▸ Records from a data source:
**********

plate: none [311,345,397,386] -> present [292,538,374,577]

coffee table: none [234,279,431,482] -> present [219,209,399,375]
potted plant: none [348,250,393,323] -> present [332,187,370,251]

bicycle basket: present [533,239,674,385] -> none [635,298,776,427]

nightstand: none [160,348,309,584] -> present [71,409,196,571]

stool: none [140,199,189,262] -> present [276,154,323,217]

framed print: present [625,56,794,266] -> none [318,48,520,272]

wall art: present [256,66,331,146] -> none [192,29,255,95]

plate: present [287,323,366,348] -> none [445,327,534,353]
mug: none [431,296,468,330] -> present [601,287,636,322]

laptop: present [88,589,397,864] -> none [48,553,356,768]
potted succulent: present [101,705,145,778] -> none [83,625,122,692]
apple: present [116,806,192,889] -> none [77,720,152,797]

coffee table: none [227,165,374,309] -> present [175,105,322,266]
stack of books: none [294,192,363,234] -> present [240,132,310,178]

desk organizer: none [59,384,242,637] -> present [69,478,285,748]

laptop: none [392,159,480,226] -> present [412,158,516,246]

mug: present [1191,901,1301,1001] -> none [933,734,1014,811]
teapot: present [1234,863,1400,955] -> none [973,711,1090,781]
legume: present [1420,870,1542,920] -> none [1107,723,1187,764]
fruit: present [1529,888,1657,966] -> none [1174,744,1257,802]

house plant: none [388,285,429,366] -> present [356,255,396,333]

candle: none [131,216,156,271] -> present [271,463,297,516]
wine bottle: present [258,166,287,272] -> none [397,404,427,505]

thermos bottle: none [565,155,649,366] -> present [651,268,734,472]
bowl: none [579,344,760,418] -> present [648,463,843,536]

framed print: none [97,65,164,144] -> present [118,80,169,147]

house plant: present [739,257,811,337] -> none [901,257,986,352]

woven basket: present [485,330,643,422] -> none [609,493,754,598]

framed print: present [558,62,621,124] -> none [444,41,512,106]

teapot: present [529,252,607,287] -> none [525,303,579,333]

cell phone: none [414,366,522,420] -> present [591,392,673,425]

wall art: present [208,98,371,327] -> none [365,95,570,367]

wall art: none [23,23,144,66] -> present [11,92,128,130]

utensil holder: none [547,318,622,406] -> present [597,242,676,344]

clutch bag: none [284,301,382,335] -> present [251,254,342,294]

**********

▸ Problem details: Among the entries above, find every line holding "table" and copy it.

▸ Expected output:
coffee table: none [234,279,431,482] -> present [219,209,399,375]
coffee table: none [227,165,374,309] -> present [175,105,322,266]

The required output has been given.